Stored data

───

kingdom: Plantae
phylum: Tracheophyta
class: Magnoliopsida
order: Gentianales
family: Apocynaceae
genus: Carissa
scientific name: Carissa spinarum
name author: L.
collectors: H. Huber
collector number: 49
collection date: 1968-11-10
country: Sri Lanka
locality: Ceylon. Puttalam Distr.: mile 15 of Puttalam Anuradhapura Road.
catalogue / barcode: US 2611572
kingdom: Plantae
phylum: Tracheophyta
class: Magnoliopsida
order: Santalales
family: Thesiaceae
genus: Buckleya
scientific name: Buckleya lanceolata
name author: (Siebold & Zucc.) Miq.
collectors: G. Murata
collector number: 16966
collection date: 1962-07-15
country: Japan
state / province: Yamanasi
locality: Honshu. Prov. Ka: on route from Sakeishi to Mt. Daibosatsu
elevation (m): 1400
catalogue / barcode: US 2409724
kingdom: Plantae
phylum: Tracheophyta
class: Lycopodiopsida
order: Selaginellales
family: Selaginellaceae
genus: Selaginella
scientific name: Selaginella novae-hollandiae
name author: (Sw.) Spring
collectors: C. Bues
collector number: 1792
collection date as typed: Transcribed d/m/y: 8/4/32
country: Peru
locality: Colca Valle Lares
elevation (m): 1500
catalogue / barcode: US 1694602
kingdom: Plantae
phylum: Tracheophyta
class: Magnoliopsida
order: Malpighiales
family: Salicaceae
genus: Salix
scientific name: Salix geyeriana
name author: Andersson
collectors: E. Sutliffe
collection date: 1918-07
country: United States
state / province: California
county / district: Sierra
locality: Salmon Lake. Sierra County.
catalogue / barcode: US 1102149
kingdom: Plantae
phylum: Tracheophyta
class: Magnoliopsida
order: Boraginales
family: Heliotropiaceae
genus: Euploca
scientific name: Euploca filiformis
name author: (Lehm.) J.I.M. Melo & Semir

───

### Task directions
Return every line of the items above unchanged, from the first line through the last.

### Result for this task
kingdom: Plantae
phylum: Tracheophyta
class: Magnoliopsida
order: Gentianales
family: Apocynaceae
genus: Carissa
scientific name: Carissa spinarum
name author: L.
collectors: H. Huber
collector number: 49
collection date: 1968-11-10
country: Sri Lanka
locality: Ceylon. Puttalam Distr.: mile 15 of Puttalam Anuradhapura Road.
catalogue / barcode: US 2611572
kingdom: Plantae
phylum: Tracheophyta
class: Magnoliopsida
order: Santalales
family: Thesiaceae
genus: Buckleya
scientific name: Buckleya lanceolata
name author: (Siebold & Zucc.) Miq.
collectors: G. Murata
collector number: 16966
collection date: 1962-07-15
country: Japan
state / province: Yamanasi
locality: Honshu. Prov. Ka: on route from Sakeishi to Mt. Daibosatsu
elevation (m): 1400
catalogue / barcode: US 2409724
kingdom: Plantae
phylum: Tracheophyta
class: Lycopodiopsida
order: Selaginellales
family: Selaginellaceae
genus: Selaginella
scientific name: Selaginella novae-hollandiae
name author: (Sw.) Spring
collectors: C. Bues
collector number: 1792
collection date as typed: Transcribed d/m/y: 8/4/32
country: Peru
locality: Colca Valle Lares
elevation (m): 1500
catalogue / barcode: US 1694602
kingdom: Plantae
phylum: Tracheophyta
class: Magnoliopsida
order: Malpighiales
family: Salicaceae
genus: Salix
scientific name: Salix geyeriana
name author: Andersson
collectors: E. Sutliffe
collection date: 1918-07
country: United States
state / province: California
county / district: Sierra
locality: Salmon Lake. Sierra County.
catalogue / barcode: US 1102149
kingdom: Plantae
phylum: Tracheophyta
class: Magnoliopsida
order: Boraginales
family: Heliotropiaceae
genus: Euploca
scientific name: Euploca filiformis
name author: (Lehm.) J.I.M. Melo & Semir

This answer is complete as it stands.